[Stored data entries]
——————————
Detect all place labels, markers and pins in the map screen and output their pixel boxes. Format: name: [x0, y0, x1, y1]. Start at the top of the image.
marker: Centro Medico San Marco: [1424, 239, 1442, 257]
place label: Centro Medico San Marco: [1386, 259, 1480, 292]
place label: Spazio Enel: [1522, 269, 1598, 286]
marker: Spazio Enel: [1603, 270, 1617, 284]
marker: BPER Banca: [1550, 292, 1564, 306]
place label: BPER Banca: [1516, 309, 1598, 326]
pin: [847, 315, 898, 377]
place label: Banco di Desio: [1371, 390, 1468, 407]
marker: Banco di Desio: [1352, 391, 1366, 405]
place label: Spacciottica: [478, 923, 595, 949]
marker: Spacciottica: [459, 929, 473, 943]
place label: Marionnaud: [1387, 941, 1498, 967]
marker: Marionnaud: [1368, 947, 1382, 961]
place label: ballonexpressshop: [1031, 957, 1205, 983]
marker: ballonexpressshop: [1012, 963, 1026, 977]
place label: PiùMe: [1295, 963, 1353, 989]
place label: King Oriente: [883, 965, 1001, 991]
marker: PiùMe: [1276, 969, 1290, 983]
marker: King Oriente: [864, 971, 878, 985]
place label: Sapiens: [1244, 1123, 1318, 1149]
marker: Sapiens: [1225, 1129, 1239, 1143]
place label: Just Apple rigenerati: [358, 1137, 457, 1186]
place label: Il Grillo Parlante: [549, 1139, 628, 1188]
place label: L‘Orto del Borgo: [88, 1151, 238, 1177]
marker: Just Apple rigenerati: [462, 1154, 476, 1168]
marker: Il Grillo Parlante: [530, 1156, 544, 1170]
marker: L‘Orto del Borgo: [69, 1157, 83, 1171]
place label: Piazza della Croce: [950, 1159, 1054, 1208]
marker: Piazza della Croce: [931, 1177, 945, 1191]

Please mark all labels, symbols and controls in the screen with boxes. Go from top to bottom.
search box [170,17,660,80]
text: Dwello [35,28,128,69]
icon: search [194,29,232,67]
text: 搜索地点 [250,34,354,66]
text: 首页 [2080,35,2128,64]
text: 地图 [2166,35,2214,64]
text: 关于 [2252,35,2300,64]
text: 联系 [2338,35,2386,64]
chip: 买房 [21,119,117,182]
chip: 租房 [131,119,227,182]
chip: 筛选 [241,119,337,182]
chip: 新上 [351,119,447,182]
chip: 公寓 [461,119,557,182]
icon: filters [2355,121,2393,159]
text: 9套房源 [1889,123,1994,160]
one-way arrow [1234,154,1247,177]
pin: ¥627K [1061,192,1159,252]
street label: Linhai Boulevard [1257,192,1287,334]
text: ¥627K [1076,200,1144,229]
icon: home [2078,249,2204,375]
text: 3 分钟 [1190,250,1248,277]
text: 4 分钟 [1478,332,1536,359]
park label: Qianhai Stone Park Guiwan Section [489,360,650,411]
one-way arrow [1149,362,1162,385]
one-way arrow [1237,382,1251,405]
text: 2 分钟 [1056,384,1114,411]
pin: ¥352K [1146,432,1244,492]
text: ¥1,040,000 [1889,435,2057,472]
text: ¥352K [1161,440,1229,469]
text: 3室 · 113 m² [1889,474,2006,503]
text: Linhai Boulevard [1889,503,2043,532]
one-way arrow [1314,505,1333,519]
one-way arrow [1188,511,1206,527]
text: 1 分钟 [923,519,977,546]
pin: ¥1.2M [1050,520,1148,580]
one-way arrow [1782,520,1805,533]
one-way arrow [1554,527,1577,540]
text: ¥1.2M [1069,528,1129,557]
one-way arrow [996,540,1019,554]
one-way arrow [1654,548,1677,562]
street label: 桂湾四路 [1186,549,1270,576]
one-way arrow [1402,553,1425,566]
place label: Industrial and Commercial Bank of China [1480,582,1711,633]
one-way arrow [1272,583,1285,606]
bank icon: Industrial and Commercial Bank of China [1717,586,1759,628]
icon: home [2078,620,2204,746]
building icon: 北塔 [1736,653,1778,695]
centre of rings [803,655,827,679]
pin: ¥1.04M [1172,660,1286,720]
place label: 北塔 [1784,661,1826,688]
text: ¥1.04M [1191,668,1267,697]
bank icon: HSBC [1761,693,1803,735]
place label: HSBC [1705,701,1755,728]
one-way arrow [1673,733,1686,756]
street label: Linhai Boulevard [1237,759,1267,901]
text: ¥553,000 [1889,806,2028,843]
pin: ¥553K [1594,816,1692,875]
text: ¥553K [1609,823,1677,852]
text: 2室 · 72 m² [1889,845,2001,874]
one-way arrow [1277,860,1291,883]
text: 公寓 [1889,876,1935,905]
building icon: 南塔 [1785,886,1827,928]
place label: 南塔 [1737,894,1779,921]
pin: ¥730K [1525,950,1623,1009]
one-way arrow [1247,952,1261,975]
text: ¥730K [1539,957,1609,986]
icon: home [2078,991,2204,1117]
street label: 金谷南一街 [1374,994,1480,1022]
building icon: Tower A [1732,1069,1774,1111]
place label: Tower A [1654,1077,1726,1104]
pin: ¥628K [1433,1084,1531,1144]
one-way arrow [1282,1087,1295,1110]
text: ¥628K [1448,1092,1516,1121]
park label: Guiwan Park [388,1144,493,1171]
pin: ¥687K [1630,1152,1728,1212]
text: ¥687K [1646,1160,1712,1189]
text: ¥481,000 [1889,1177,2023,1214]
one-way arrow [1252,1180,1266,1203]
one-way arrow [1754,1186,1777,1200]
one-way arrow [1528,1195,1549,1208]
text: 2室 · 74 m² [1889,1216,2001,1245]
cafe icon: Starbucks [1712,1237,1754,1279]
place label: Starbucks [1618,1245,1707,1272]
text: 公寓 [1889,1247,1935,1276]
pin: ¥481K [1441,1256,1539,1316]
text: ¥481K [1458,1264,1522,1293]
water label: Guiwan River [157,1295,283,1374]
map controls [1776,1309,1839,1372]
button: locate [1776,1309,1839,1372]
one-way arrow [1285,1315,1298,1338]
——————————
▸ **About this exercise**
Read the entries above and find each line holding the word "park". Copy it out.

▸ **Result below**
park label: Qianhai Stone Park Guiwan Section [489,360,650,411]
park label: Guiwan Park [388,1144,493,1171]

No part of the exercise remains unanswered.